• _The problem_
The required output is the line that contains "Rendered at 1500 by 1125 pixels." through the last line of the data, retyped verbatim and with nothing added.

• _Information provided_

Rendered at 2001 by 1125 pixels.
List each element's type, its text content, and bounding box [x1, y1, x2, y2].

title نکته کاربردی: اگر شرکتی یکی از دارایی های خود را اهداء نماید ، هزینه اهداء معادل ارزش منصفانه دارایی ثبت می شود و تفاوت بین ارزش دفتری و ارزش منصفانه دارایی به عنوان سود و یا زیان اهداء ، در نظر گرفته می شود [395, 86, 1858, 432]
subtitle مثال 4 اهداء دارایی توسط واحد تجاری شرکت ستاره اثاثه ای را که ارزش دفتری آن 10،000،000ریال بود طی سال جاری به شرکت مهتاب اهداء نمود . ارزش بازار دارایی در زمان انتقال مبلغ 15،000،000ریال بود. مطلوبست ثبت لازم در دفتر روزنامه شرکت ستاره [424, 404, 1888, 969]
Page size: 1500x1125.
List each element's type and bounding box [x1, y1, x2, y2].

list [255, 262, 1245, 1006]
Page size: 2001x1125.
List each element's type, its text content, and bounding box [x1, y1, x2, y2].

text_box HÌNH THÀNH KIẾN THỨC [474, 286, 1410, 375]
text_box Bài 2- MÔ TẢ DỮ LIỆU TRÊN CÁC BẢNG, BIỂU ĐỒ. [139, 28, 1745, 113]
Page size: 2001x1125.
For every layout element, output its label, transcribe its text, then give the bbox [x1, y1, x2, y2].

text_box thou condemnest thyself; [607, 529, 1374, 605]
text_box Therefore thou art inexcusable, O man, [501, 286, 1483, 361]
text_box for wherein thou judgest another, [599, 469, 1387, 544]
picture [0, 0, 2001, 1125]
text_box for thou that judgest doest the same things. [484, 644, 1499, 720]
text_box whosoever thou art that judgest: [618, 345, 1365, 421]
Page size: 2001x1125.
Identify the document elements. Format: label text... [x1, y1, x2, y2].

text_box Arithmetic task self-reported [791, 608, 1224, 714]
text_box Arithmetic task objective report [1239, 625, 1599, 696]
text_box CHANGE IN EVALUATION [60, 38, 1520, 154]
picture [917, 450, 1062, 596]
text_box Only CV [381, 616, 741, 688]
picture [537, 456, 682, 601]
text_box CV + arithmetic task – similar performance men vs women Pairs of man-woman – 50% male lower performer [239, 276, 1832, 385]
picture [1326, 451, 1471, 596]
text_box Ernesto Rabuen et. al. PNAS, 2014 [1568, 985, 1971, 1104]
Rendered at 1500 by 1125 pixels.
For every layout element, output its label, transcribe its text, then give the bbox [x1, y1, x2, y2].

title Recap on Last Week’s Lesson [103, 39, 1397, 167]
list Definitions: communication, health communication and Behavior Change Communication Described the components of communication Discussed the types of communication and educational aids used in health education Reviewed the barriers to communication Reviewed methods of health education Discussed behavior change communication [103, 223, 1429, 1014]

• _Your response_
Rendered at 1500 by 1125 pixels.
For every layout element, output its label, transcribe its text, then give the bbox [x1, y1, x2, y2].

title Recap on Last Week’s Lesson [103, 39, 1397, 167]
list Definitions: communication, health communication and Behavior Change Communication Described the components of communication Discussed the types of communication and educational aids used in health education Reviewed the barriers to communication Reviewed methods of health education Discussed behavior change communication [103, 223, 1429, 1014]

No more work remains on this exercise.